Muchas gracias santix, espero que algunos de nuestro amigos del foro, tengan esquemas no muy complicados, para realizar esta consola.


----------



## manuel canet tortosa (Sep 10, 2008)

Soy nuevo en este foro y sobre todo en sintetizadores de audio pero en la página que te indico puede que encuentres algo que te interese:
http://www.musicfromouterspace.com/


----------



## Gabf (Sep 10, 2008)

la mayoria de las cosas que hay en inet son kits que se venden :S


----------



## anthony123 (Sep 10, 2008)

Wuao lo de la primera pagina que colocaron debe ser algo de HI-fi..! Los esquemas son "medianamente grandes" !


----------



## fede409 (Ago 16, 2010)

Hola Draco, lo mejor que podes hacer es comenzar con algo facil, eso es lo que creo, segun lo que he investigado, es muy pero muy complejo hacer un sintetizador en todo el sentido de la palabra. Hace un par de dias encontre un proyecto en la web, que mas que un proyecto es un producto, primero porque ya esta probado y funcionando, y segundo porque tambien te lo venden. De todas maneras en la pagina vas a encontrar todo lo necesario para armarte un osilador,con el cual generaras sonidos que despues podras editar con un programa creado por las mismas personas. La cuestion creo que es asi, en realidad la sintesis va a ser realizada por le programa.

Dejo el enlace:

http://www.sonodrome.co.uk/hardware.html

PD: Yo no se mucho del tema, lo que apenas conozco es por la web.
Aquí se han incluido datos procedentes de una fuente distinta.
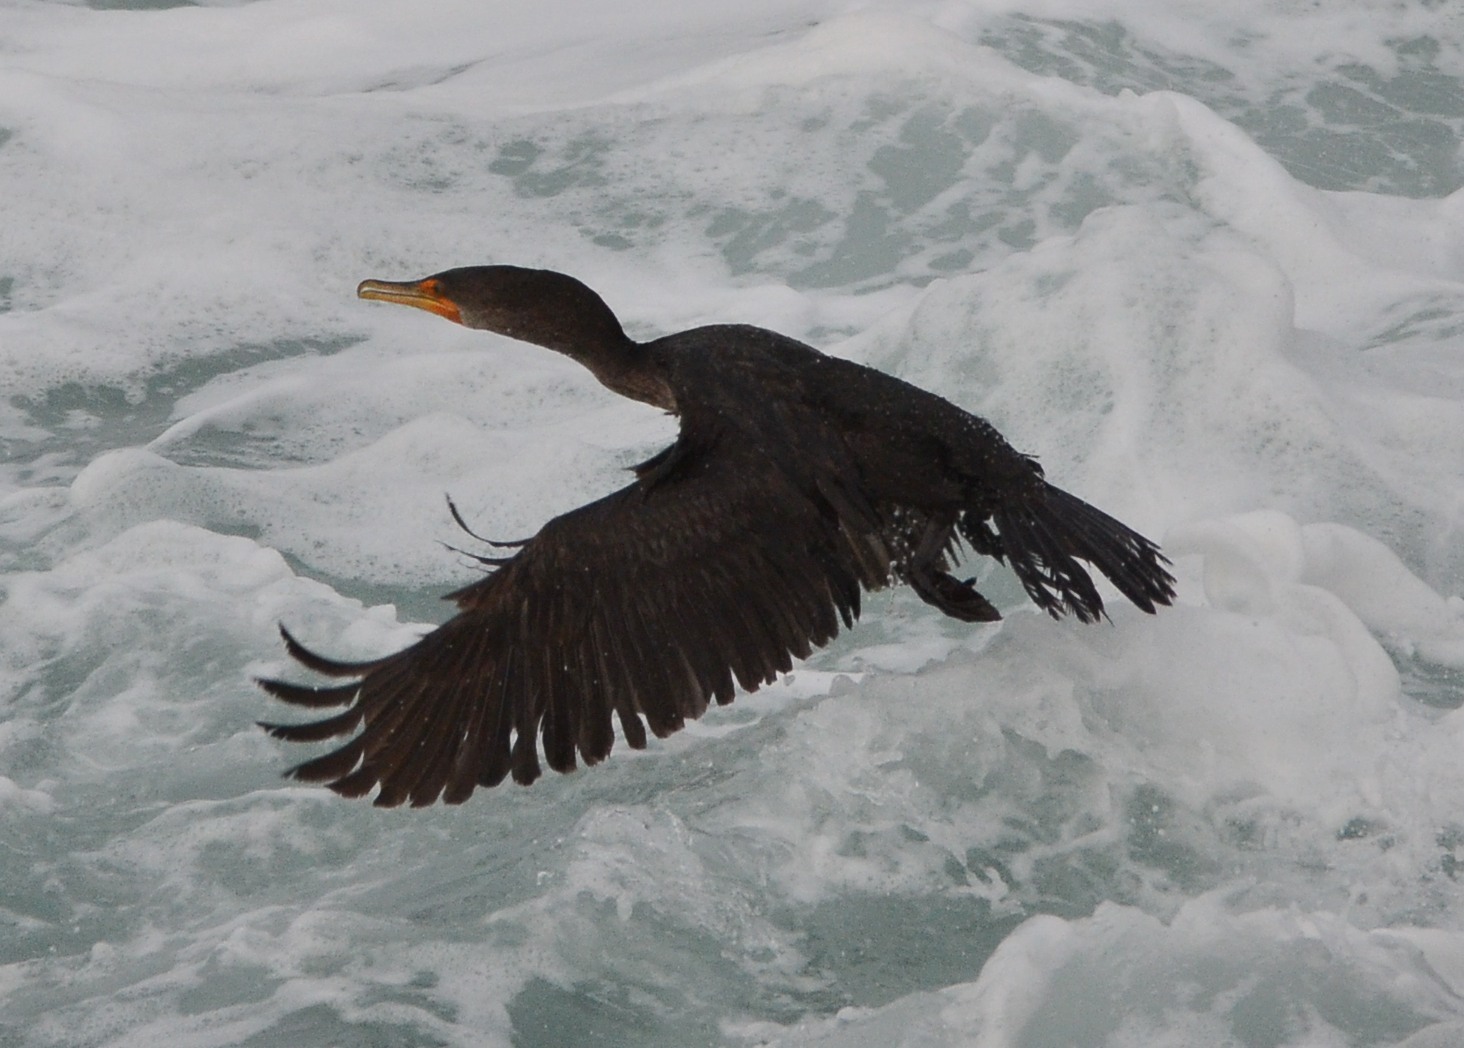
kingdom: Animalia
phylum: Chordata
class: Aves
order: Suliformes
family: Phalacrocoracidae
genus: Phalacrocorax
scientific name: Phalacrocorax auritus
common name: Double-crested cormorant
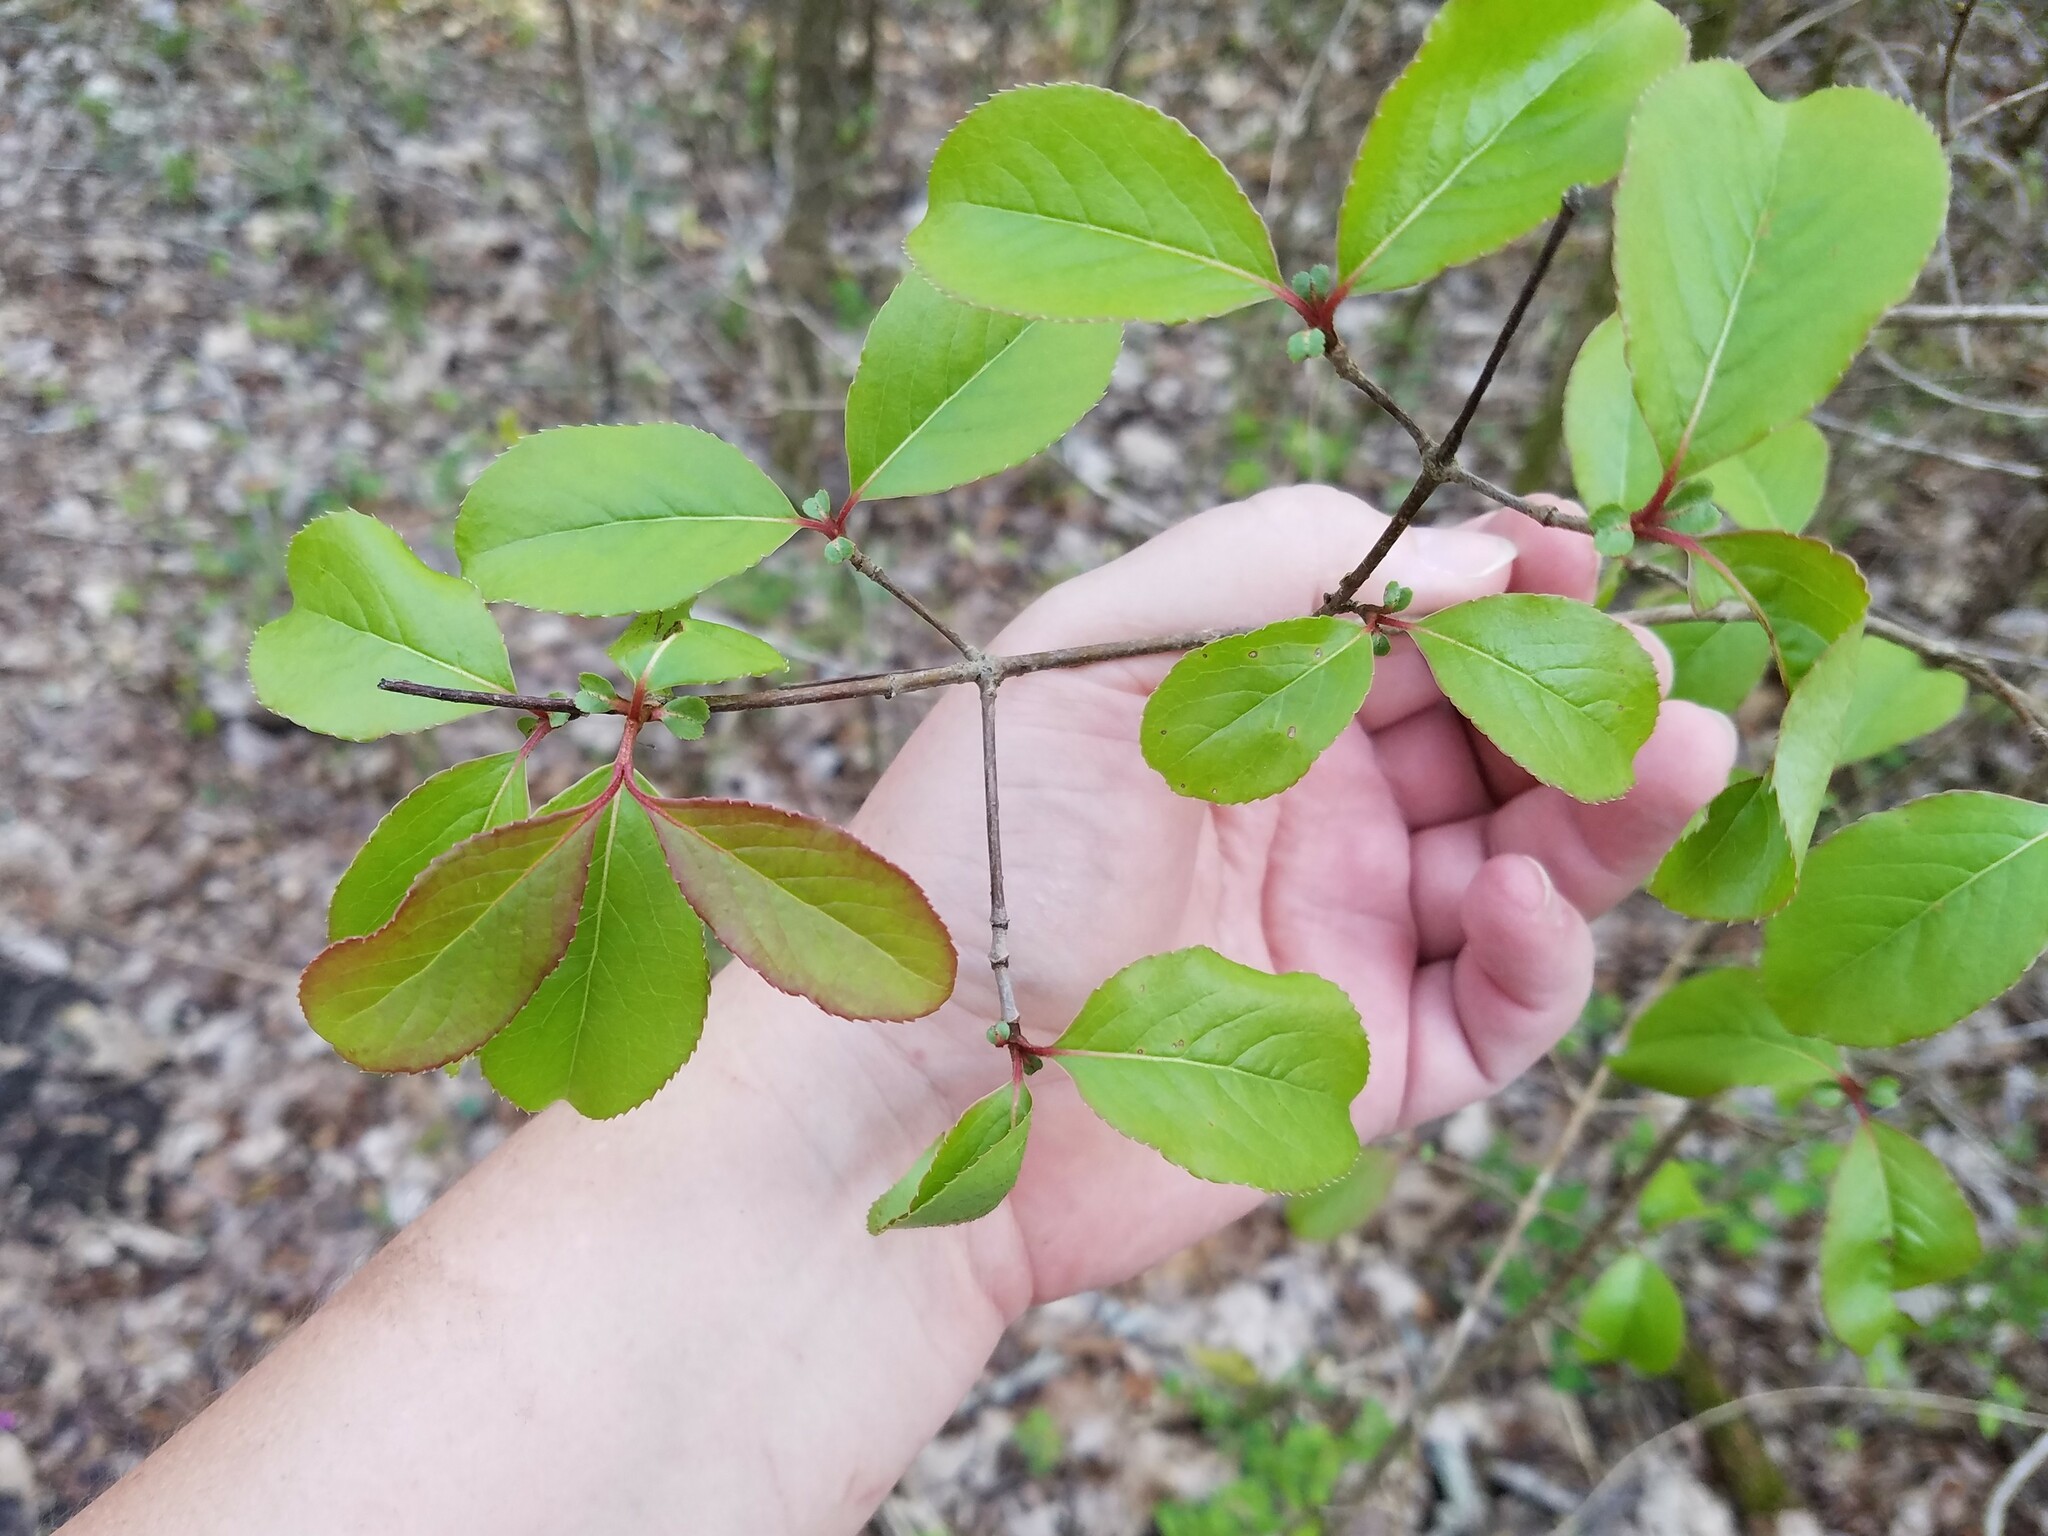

Estaria bueno compartir mas informacion.


----------



## AMiranda (Ago 16, 2010)

no soy ningún experto en el tema, pero con arduino puedes montarte uno digital, hay mucho código al respecto...

si lo que quieres es montarte un sinte analógico básico desde cero, necesitarás tener también un microcontrolador digital para convertir la señal MIDI en VCA, trigger, para disparar el oscilador/osciladores...supongo que ya que te pones con el proyecto lo suyo es que tenga entrada MIDI, esto lo puedes hacer con Arduino:

http://www.arduino.cc/playground/Main/MIDILibrary

posteriormente el arduino controla un oscilador, uno básico sería un generador de onda cuadrada:

http://www.electronicecircuits.com/...-Square-Wave-Generator-oscillator-circuit.jpg

para controlar el ataque, decay, sustain, release y el gate deberás montar un ADSR:

http://yusynth.net/Modular/Commun/ADSR/ADSR555-sch.gif

etc etc etc etc etc


échale un vistazo a esto, va por módulos...

http://yusynth.net/Modular/index_en.html

un saludo


----------



## fede409 (Ago 16, 2010)

> posteriormente el arduino controla un oscilador, uno básico sería un generador de onda cuadrada:
> 
> http://www.electronicecircuits.com/...-Square-Wave-Generator-oscillator-circuit.jpg



Hola, en este caso se podria usar un IC 555??? o me super equivoco???

Saludos


----------



## stambuk (Oct 7, 2010)

posteriormente el arduino controla un oscilador, uno básico sería un generador de onda cuadrada:

http://www.electronicecircuits.com/...-Square-Wave-Generator-oscillator-circuit.jpg


parece util este link, pero no dice valores de resistencias ni condensadores!


----------



## negrasho (Nov 16, 2010)

Que tal gente soy nuevo escribiendo en el foro y encontré este tema interesante me gustan estos aparatos y tengo ganas de modificar un viejo órgano bontempi B370, italiano,  su sonido original no es del todo agradable pero pero pienso usar su "base osciladora análoga" , por decirlo de alguna forma! le tengo mucha fé...Alguien tendrá algo en mente??? La idea es tomar su estructura original y mediante la modificacion con los controles en cuestión (de los sintetizadores) cambiar su timbre...Arme un circuito como para iniciarme pero el problema es que la entrada es a modo de "gatillo", como debe ser, asi que cuando aplico tono suenan todas las teclas igual lamentablemente no se distinguen los tonos...esta especie de interface es la que me esta faltando!!!... Desde ya muchas gracias !!!


----------



## fede409 (Ago 25, 2013)

Hola Negrasho, Tambien vivo en Cordoba, te puedo pasar algunas cosas para modificar ese teclado. Por ejemplo para trasformar el sonido en pulsos. Tomar esos pulsos y dividirlos o multiplicarlos para lograr octavas arriba o abajo, tambien filtros para hacer sonidos wha, tremolos, entre otras cosas. Avisame cualquier cosa.


----------